PowerColor_HD_6870_PCS_Video_Card_Bottom_PWR_34_01.jpg

In the wake of the HD 6900 series debut last month, the Barts GPU and its place in the product line finally makes perfect sense. Everyone seems to have massive heartburn over the product numbering scheme that AMD introduced with the new 68xx cards. The fact that AMD has successfully introduced a completely new class of GPU (as defined by die size), to fill the product gap everyone complained about with the 5000 series, seems to have been overlooked by all. Something had to give, and it was the auspicious title of HD x870 that got handed down from the previous King to the new Crown Prince.

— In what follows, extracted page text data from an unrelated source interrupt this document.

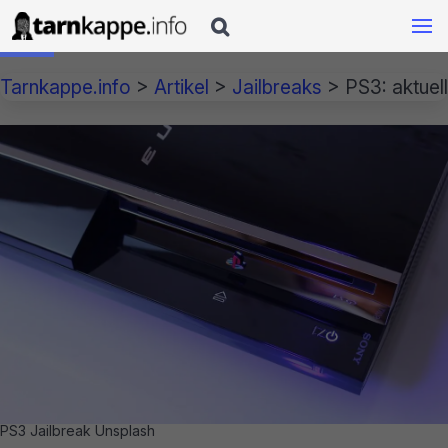

Tarnkappe.info
>
Artikel
>
Jailbreaks
>
PS3: aktuel
PS3 Jailbreak Unsplash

You may have seen some benchmarks for the Radeon HD 6870 already, but let's take a complete look, inside and out, at the PowerColor PCS+ HD6870 1GB GDDR5. Then we'll run it through Benchmark Review's full test suite. We're going to look at how this non-reference card performs with a factory 940 MHz overclock on the graphics core, and a memory clock of 1100 MHz. These are both safe, but significant overclocks that are within spitting distance of the 1.0 GHz wall that most 40nm graphics cores from TSMC seem to have.

Manufacturer: PowerColor (TUL Corporation)
Product Name: PowerColor PCS+ HD6870 1GB GDDR5
Model Number: AX6870 1GBD5-PP2DH
Price As Tested: $274.99

Full Disclosure: The product sample used in this article has been provided by PowerColor.